As important basic petrochemical feedstock, lower carbon olefins such as ethylene and/or propylene have attracted a lot of attention from research and development teams to their preparation as well as subsequent separation and purification. In the past lower carbon olefins such as ethylene and/or propylene were primarily prepared by pyrolysis of petroleum hydrocarbon fractions such as naphtha and light diesel, however, in recent years a process for preparing olefins by pyrolysis of oxygenates had been developed due to the gradual short supply of crude oil.
No matter the pyrolysis is of petroleum hydrocarbons or of oxygenates, the resultant pyrolysis gas is always a mixture of complicated ingredients and depending on the process conditions generally comprises lower carbon olefins such as C2-C4 olefins at relative large amounts, also some non-olefin byproducts such as hydrogen, C1-C6 alkanes and little alkyne as well as in the case of pyrolysis of oxygenates some unreacted oxygenates such as alcohol and/or ether etc. Thus, a complicated separation and purification process is necessary to separate and purify such a complicated pyrolysis gas to obtain lower carbon olefins such as ethylene and/or propylene of polymerization grade.

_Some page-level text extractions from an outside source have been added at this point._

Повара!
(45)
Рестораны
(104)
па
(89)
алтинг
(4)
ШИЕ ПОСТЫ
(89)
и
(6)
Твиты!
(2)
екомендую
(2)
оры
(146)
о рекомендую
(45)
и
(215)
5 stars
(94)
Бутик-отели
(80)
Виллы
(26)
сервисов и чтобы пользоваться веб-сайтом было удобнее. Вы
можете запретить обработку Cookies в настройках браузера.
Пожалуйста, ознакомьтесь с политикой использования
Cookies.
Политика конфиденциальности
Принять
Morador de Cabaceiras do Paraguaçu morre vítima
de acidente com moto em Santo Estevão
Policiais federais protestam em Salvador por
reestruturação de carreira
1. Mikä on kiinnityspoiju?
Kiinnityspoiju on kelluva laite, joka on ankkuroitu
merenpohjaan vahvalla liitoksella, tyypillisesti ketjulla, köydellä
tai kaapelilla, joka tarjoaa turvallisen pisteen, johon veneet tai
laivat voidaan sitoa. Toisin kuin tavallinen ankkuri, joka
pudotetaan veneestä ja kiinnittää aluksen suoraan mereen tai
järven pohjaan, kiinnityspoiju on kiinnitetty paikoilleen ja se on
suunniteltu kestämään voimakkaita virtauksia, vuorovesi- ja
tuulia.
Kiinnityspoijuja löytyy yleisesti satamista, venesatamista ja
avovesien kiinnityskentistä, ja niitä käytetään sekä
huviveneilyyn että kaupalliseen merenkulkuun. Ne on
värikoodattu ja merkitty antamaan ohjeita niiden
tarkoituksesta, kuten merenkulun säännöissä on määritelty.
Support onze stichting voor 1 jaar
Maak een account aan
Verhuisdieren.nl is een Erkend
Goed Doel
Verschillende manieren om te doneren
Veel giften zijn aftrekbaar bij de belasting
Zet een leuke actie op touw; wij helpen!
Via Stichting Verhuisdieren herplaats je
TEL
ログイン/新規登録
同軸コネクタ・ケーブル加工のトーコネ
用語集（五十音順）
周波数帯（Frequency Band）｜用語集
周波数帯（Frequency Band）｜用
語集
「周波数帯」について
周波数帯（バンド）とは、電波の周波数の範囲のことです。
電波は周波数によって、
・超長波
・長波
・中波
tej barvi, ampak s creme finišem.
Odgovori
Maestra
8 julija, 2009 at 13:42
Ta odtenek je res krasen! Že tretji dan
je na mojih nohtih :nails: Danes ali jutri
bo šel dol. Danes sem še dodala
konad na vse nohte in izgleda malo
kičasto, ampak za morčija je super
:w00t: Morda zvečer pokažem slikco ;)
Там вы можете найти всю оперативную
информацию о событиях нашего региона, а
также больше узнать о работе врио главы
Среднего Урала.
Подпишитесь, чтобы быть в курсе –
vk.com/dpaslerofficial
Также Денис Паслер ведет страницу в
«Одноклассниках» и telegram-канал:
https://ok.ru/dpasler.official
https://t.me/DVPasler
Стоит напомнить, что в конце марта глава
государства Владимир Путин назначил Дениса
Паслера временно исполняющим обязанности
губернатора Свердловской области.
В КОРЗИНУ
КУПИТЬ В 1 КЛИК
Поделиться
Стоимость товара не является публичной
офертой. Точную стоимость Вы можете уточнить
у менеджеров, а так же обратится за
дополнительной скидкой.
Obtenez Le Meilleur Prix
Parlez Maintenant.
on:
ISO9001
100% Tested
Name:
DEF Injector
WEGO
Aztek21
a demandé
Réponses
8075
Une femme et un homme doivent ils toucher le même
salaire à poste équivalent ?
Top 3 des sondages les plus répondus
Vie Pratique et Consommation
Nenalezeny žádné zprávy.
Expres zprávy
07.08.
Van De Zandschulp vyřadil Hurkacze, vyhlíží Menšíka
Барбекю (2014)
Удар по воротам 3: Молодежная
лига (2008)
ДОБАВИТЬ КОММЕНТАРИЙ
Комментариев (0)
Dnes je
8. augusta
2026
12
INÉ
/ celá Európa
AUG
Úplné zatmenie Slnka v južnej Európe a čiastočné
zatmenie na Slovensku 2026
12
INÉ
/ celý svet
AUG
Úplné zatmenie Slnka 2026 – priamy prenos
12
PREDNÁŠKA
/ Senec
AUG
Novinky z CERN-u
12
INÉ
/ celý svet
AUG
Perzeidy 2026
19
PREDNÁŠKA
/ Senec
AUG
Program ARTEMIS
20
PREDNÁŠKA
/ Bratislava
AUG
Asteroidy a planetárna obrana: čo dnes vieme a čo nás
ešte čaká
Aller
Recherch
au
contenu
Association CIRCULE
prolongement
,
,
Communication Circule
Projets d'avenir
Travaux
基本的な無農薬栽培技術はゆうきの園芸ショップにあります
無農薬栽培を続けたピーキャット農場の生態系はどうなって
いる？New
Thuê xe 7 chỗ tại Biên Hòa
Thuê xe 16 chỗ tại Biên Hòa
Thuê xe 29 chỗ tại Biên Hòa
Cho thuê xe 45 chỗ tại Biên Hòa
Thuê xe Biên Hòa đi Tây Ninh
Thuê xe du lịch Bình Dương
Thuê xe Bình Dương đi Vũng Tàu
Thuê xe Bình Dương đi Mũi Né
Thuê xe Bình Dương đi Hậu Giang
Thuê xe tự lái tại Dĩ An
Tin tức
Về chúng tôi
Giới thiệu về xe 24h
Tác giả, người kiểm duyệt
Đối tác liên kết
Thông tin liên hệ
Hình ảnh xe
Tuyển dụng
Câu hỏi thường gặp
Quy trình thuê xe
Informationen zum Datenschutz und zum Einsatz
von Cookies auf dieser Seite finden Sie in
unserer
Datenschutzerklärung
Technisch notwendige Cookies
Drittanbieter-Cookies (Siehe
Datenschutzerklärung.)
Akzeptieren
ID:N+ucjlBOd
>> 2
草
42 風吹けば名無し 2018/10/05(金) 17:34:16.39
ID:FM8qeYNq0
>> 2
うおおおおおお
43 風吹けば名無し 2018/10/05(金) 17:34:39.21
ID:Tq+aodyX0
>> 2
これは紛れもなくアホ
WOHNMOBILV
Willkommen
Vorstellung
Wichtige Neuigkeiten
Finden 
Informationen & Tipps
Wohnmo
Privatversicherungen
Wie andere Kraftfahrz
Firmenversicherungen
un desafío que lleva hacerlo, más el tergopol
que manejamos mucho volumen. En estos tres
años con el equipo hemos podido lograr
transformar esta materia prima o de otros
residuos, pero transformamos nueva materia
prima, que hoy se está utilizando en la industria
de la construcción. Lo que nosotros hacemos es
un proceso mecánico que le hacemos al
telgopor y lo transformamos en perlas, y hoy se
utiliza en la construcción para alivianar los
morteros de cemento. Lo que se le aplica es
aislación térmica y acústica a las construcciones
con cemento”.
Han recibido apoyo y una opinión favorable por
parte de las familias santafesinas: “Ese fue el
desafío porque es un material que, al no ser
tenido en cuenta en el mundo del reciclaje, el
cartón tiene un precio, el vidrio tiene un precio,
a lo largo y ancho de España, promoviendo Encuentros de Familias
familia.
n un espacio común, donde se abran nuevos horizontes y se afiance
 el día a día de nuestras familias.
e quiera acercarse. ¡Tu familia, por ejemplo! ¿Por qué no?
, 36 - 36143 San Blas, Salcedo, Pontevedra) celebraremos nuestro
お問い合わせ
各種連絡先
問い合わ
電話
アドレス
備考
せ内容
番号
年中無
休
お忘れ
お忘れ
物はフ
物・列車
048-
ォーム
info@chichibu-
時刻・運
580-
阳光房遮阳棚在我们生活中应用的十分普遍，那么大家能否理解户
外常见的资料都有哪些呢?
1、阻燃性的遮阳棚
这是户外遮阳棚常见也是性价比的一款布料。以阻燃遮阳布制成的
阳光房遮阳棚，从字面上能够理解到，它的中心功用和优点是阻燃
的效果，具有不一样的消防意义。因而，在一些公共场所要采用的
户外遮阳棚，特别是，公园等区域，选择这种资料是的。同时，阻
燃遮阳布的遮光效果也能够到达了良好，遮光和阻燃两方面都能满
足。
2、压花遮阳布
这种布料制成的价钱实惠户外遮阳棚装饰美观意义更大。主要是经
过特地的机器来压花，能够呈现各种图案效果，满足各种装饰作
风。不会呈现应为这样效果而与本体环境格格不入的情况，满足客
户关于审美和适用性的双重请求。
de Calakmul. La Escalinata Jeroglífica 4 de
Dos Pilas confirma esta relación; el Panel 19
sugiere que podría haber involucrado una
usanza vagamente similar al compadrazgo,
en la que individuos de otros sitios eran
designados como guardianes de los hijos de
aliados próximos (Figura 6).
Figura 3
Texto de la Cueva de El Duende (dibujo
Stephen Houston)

The pyrolysis gas from preparation of lower carbon olefins is generally subjected to a cryogenic separation process, which typically covers three separation schemes, i.e. sequential scheme removing methane firstly, front end deethanizer scheme removing C2 and the lower fractions firstly, and front end depropanizer scheme removing C3 and the lower fractions firstly. In these separation schemes, the pyrolysis gas is generally pretreated, e.g. cooled, compressed, removed of impurities and dried as well as optionally finished, and then further treated to obtain lower carbon olefins of polymerization grade finally. In these separation schemes, when separating methane and hydrogen from C2+ fractions, a cryogenic separation process with high investment cost and energy consumption is necessary. In order to overcome the disadvantages of the cryogenic separation process, newly proposed is a process for separating by absorption the pyrolysis gas from preparation of lower carbon olefins, i.e. separating methane and hydrogen by absorbing C2+ fractions with an absorbent at moderate temperature and pressure.
In the absorption process, mixed hydrocarbons or pure hydrocarbon are generally used as the absorbents to separate methane and hydrogen from C2+ fractions at reasonable operating conditions and minimize the loss of targeted products such as ethylene and/or propylene as possible as can. In order to minimize the concentration of targeted products such as ethylene and/or propylene at the overhead of the absorption column, some measures such as circulating a lot of absorbent or decreasing the temperature of the absorbent are used to increase the absorption capacity, however, all these measures are with high energy consumptions. Thus, a compromise is necessary between minimizing the loss of targeted products such as ethylene and/or propylene and the energy consumption during the process.
Thus, in the art it is still needed to further improve the yield of targeted products such as ethylene and/or propylene and decrease the energy consumption during the separation and purification of the pyrolysis gas from preparation of lower carbon olefins.